For their daughter's first Thanksgiving Day the Olivers invited a dozen friends to their Oakland house for dinner; the first really large gathering of their married lives.

"We have always been too poor, or I haven't been well, or there's been some other good reason for lying low," wrote Mrs. Oliver to Mrs. Carroll, "but this year the stork is apparently filling previous orders, and our trio is well, and we have been blessed beyond all rhyme and reason, and want to give thanks. Anna and Conrad and the O'Connors have promised, Jinny will be here, and I'm only waiting to hear from you three to write and ask Phil and Mary and Pillsey and the baby. So DO come--for next year Anna says that it's her turn, and by the year after we may be so prosperous that I'll have to keep two maids, and miss half the fun--it will certainly break my heart if I ever have to say, 'We'll have roast turkey, Jane, and mince pies,' instead of making them myself. PLEASE come, we are dying to see the little cousins together, they will be simply heavenly---"

"There's more than wearing your best dress and eating too much turkey to Thanksgiving," said Susan to Billy, when they were extending the dining-table to its largest proportions on the day before Thanksgiving. "It's just one of those things, like having a baby, that you have to DO to appreciate. It's old-fashioned, and homelike, and friendly. Perhaps I have a commonplace, middle-class mind, but I do love all this! I love the idea of everyone arriving, and a big fire down here, and Betts and her young man trying to sneak away to the sun-room, and the boys sitting in Grandma's lap, and being given tastes of white meat and mashed potato at dinnertime. Me to the utterly commonplace, every time!"
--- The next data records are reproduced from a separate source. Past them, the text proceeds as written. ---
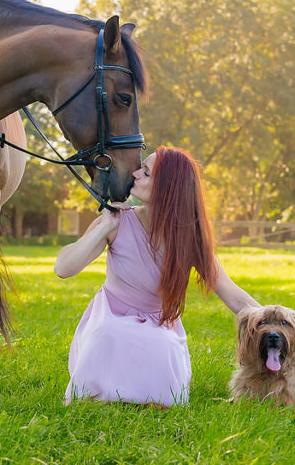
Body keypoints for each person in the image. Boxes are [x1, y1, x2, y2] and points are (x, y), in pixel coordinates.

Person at [55, 146, 259, 406]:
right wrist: (105, 225)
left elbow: (234, 298)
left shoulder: (188, 238)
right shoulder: (119, 221)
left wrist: (280, 322)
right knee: (109, 333)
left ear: (167, 188)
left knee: (161, 346)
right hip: (110, 317)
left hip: (158, 325)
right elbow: (63, 269)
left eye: (147, 173)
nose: (135, 173)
"When you are commonplace, Sue," said her husband, coming out from under the table, where hasps had been absorbing his attention, "you'll be ready for the family vault at Holy Cross, and not one instant before!"

"No, but the consolation is," Susan reflected, "that if this is happiness,--if it makes me feel like the Lord Mayor's wife to have three children, a husband whom most people think is either a saint or a fool,--I think he's a little of both, myself!--and a new sun- room built off my dining-room,--why, then there's an unexpected amount of happiness in this world! In me--a plain woman, sir, with my hands still odorous of onion dressing, and a safety-pin from my daughter's bathing-struggle still sticking into my twelve-and-a- half-cent gingham,--in me, I say, you behold a contented human creature, who confidently hopes to live to be ninety-seven!"